SUSPECT STEALS POLICE CAR WHILE CUFFED

In Kuala Lumpur, Malaysia, a suspect was being transported in a police car to court. He was handcuffed and all the precautions had been taken. At least that’s what they thought. The 24-year-old man got away Thursday when police transporting him to court stopped for a toilet break in the northern Perak state, local police chief Roslan Bek Ahmad said. Along the way, they stopped at a rest area off a highway. Two of the policemen went to the toilet while a third officer remained with the suspect in the car. The suspect overpowered the officer, got behind the wheel and sped away, driving with his hands still cuffed. Clever. Though they set up a roadblock, this guy was determined he was going to get away. After driving against the traffic the police car ran off the road and crashed into a tree. When the police arrived, the man had disappeared. I wish I knew that trick. Next time, go to the bathroom one at a time and leave the guard some backup.

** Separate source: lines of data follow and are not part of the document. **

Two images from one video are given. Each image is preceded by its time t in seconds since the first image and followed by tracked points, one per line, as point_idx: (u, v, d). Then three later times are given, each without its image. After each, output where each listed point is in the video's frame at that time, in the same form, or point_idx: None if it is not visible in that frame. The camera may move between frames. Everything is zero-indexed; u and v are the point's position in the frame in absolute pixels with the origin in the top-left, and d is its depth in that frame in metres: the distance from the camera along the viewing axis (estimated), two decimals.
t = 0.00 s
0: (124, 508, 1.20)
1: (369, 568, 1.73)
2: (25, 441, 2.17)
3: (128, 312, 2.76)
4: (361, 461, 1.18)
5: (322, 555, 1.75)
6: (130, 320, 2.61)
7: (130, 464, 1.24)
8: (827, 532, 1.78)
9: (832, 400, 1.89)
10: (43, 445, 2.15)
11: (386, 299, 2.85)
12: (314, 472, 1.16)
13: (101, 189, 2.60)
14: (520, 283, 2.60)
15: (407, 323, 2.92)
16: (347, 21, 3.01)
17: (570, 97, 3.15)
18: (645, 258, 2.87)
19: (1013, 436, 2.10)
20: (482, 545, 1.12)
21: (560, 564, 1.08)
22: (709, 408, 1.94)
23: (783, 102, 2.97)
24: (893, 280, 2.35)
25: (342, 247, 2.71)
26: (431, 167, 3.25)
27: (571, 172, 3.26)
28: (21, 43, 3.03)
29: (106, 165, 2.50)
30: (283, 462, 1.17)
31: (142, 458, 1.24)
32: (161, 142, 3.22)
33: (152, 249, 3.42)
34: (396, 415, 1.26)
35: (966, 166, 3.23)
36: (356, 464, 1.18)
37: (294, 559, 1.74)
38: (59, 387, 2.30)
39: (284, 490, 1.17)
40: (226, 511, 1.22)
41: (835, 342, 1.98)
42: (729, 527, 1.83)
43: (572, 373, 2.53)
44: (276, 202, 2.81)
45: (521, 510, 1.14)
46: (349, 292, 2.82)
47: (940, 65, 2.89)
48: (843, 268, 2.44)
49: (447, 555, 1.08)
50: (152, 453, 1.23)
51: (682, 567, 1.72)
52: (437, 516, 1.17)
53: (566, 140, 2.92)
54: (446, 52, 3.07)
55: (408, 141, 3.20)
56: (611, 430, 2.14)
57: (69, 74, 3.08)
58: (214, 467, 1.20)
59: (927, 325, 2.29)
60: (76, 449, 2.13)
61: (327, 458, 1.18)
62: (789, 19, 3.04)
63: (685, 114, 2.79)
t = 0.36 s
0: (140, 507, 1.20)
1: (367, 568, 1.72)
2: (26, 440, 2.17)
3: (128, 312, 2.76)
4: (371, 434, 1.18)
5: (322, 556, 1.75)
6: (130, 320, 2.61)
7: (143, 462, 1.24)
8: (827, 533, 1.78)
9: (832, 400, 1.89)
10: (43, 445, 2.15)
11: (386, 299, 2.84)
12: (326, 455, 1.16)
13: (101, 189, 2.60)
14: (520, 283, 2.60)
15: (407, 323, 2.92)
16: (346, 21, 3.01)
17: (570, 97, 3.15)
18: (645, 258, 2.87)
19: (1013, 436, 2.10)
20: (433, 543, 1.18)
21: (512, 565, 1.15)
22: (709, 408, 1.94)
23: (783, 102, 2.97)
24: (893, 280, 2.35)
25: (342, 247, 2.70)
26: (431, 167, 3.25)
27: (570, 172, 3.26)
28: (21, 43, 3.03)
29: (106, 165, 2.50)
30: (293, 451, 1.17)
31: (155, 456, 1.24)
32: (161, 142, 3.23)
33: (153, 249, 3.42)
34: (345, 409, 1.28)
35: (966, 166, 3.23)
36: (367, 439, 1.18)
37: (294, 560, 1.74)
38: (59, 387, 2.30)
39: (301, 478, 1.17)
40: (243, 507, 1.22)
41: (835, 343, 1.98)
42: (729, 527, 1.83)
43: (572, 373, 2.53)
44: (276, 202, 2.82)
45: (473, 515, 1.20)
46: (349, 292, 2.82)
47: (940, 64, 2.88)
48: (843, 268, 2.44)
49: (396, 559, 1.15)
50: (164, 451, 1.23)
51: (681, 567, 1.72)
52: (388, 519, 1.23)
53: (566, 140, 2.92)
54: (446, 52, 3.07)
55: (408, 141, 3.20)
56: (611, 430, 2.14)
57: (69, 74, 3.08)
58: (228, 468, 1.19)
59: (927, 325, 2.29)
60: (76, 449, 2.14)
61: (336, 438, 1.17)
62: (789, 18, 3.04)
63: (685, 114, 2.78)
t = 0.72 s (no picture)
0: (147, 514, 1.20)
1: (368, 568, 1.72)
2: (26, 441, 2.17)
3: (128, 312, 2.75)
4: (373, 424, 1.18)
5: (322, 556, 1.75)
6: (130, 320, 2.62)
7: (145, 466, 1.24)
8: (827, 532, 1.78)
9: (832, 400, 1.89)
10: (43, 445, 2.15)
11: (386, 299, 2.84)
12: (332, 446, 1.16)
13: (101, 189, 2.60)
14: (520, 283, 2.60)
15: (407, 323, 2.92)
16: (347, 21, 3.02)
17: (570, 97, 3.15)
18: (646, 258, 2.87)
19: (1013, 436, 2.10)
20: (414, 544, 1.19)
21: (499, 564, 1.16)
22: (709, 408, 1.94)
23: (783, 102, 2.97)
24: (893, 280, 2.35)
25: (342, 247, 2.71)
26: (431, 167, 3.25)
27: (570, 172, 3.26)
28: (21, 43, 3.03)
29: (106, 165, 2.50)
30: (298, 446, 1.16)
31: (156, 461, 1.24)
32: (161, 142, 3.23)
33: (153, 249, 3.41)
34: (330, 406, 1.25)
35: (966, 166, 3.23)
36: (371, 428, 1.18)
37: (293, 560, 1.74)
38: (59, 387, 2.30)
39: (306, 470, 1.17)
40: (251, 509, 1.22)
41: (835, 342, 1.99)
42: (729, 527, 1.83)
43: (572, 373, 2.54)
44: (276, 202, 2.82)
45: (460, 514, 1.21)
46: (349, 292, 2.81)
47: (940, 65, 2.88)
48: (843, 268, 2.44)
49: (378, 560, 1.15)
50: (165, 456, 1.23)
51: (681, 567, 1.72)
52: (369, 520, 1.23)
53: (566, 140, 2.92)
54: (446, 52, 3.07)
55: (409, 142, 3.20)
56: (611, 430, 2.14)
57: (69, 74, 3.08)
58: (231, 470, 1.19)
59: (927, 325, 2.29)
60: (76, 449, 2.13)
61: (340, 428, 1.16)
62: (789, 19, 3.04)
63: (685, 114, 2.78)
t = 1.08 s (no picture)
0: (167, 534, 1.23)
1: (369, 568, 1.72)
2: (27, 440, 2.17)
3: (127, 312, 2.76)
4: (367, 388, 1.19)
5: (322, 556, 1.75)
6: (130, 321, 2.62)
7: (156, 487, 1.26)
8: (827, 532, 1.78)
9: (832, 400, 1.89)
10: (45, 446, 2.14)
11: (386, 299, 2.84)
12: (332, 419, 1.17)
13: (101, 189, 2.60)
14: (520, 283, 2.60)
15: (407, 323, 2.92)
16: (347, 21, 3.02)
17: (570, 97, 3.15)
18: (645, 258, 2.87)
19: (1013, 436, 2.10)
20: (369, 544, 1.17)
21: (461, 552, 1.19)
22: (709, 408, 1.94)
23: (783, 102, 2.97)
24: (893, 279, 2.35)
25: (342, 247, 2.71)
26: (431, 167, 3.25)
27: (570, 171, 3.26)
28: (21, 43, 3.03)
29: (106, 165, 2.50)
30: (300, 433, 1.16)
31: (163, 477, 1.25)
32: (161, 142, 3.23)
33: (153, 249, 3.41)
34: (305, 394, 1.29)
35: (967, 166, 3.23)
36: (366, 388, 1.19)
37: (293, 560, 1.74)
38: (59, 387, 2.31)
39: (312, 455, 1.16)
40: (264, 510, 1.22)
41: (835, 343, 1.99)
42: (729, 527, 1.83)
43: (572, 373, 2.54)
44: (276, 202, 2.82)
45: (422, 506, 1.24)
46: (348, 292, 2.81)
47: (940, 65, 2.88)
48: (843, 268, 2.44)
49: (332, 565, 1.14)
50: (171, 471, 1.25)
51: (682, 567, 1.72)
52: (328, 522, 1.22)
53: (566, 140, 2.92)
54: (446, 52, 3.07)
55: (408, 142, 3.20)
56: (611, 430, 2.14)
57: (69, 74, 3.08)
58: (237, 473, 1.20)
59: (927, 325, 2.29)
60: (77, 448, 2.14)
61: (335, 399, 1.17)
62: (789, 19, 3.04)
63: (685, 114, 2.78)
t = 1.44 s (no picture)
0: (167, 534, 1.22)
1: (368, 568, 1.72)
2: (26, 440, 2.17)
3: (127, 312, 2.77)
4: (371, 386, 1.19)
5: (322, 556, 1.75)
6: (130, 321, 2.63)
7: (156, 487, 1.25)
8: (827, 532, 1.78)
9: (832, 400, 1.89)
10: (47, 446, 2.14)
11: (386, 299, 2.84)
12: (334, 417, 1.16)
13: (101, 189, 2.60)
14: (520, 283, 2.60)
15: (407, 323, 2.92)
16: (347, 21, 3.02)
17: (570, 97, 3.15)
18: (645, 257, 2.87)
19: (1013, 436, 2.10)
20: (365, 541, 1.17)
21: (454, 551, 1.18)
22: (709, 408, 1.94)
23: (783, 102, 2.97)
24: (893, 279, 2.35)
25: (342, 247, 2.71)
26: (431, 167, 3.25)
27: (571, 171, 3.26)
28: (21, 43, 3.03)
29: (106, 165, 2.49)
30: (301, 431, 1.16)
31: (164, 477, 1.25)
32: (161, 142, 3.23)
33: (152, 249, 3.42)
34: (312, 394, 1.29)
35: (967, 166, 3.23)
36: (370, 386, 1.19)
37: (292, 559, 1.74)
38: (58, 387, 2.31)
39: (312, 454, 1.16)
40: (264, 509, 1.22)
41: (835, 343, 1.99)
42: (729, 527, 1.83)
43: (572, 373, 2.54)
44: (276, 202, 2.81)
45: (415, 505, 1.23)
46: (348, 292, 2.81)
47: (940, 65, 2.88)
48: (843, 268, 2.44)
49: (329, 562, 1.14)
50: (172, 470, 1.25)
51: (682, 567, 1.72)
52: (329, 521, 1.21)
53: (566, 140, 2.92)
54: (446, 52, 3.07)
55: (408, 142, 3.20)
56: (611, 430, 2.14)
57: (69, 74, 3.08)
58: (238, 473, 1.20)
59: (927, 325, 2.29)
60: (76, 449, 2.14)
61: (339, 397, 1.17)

PLUMBING THIEF PLAGUES FAST FOOD RESTAURANTS

In Norristown, Pennsylvania, a new kind of thief has struck with a different concept of take out. His diabolic target is the plumbing at local fast food joints. So far he has hit two McDonalds and several Burger Kings. Jean Morrison, a detective for the East Norriton Township is on the case. This evil genius takes about four minutes to shut off the water to the toilets and urinals and pulls all the pipes out. Morrison thinks the thief might be fencing his take for brass value. She may have gotten a big break in this debilitating crime spree. A survellience camera may have gotten this arch villain on video. Thieves. If it isn’t tied down, wait a minute, these were tied down. I guess nothing’s safe anymore. Not even the plumbing.

TOXIC VOMIT POISONS 54 PEOPLE

Ok, this is really weird. A new trend in Japan, is committing suicide by drinking toxic materials. A man was brought into a hospital in Kumamoto, Japan after drinking a large amount of pesticide. The doctors were trying to pump his stomach when he vomited before dying. The spray was so toxic that it caused 54 doctors, nurses and patients to have breathing problems and sores on their eyes. The emergency room had to be decontaminated and everyone was transferred to a different hospital. Over 50 people have killed themselves this way. Whatever happened to the old method of Japanese suicide, Hari Kari. At least it doesn’t endanger everyone else or turn the place into an environmental hazard.

 

DUAL SCREEN LAPTOP – WHO’S IDEA WAS THIS?

This is one for all you collectors of strange things out there. This is a dual screen laptop that is currently up for auction on Ebay. I’ve never seen anything quite like it and it certainly didn’t go far in the commercial market. The auction says it’s a prototype made by Xentex in 2002, called the Dual Screen Voyager and sold for nearly $5,000! That’s an expensive laptop. The unique thing is that the screen pivots so someone opposite you can look at the screen. The body of it actually folds twice so that it is more compact. I just thought I’d put this up for the annals of the odd, strange and curious.